But slowly by slowly, Julia’s love and firm hand began to work their magic. When she was in the US in February, she told me Joseph was improving, settling down. I wondered. Then, in April, she told the children she was getting married and would be leaving shortly for the US, where her intended lived in New Jersey. Even now I get tears in my eyes, imagining that scene, kids incredulous, “What? You’re doing what?” Then as the reality sinks in, all wondering what has happened to their lives? Each has suffered the trauma of losing a mom, most have also lost their grandparents, so have no family left at all, others have relatives who don’t really want to take them in. Of course they were going back to high school or where ever. All except Joseph, who was not in class 6 (as I had thought), having failed class 5.

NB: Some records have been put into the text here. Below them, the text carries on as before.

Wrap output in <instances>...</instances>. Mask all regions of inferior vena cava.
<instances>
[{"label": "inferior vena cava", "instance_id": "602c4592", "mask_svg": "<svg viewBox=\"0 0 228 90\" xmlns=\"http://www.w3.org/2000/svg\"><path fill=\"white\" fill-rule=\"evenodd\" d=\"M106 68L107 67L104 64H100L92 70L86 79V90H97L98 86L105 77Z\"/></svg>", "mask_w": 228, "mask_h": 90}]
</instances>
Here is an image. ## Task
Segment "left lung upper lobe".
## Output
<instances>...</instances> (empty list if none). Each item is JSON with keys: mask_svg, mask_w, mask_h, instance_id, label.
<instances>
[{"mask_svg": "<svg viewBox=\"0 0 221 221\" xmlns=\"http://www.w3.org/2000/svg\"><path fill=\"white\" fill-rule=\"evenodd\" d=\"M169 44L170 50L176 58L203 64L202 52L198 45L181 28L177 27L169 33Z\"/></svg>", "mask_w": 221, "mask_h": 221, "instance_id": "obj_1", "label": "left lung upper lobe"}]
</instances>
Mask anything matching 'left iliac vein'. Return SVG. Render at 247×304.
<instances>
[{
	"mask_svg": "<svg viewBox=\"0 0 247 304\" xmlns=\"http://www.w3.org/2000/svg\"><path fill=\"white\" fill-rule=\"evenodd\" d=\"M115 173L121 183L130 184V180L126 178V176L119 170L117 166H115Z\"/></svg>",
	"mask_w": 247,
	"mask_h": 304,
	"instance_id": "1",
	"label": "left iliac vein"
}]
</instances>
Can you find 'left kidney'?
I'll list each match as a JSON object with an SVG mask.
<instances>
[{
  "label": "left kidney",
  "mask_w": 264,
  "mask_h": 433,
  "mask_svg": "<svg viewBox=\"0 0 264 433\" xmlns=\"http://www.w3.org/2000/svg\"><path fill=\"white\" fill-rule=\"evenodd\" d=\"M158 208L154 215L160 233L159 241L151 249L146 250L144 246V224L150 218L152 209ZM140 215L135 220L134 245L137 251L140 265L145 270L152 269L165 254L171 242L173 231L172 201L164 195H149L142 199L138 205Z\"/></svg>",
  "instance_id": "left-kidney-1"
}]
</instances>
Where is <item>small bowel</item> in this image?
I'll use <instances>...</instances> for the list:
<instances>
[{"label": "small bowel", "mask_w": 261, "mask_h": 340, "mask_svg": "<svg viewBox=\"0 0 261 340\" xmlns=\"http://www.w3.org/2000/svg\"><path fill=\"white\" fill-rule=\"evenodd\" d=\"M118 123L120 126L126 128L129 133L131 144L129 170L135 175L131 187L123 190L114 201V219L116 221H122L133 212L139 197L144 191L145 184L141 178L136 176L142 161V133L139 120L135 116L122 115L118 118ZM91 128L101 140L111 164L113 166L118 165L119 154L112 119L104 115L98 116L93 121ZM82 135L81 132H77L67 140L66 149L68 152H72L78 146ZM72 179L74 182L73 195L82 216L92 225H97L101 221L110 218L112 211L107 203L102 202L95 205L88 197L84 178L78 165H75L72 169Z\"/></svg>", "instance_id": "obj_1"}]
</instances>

It was at that time that the second bomb dropped. Fr. Ngaruiya had decided to close Mji Wa Neema! They were to gather their belongs and go home. But for many, where was home? As you may imagine, I’ve had a hard time processing that decision. He’s not a bad person—he’s very nice, but I don’t think he really understood this new trauma for them. His concern was money to support the home. With only Joseph here, how could he justify paying a matron? Joseph couldn’t stay here alone, but even with Margaret, Tabitha and Mungai who were allowed to stay, awaiting fall and university (for M and T) graduation and finding a job for Mungai. No, Joseph definitely needed a firmer hand than they could offer.

As I’ve been here, living with them, welcoming back some of the high school kids on mid-term break, I don’t know that I’ve thought of a better solution. I’m not sure even Solomon could have found a good one. It’s just that it was all so abrupt, such a shock, first losing their beloved mom, Julia, and then losing the only real home they’ve had for years.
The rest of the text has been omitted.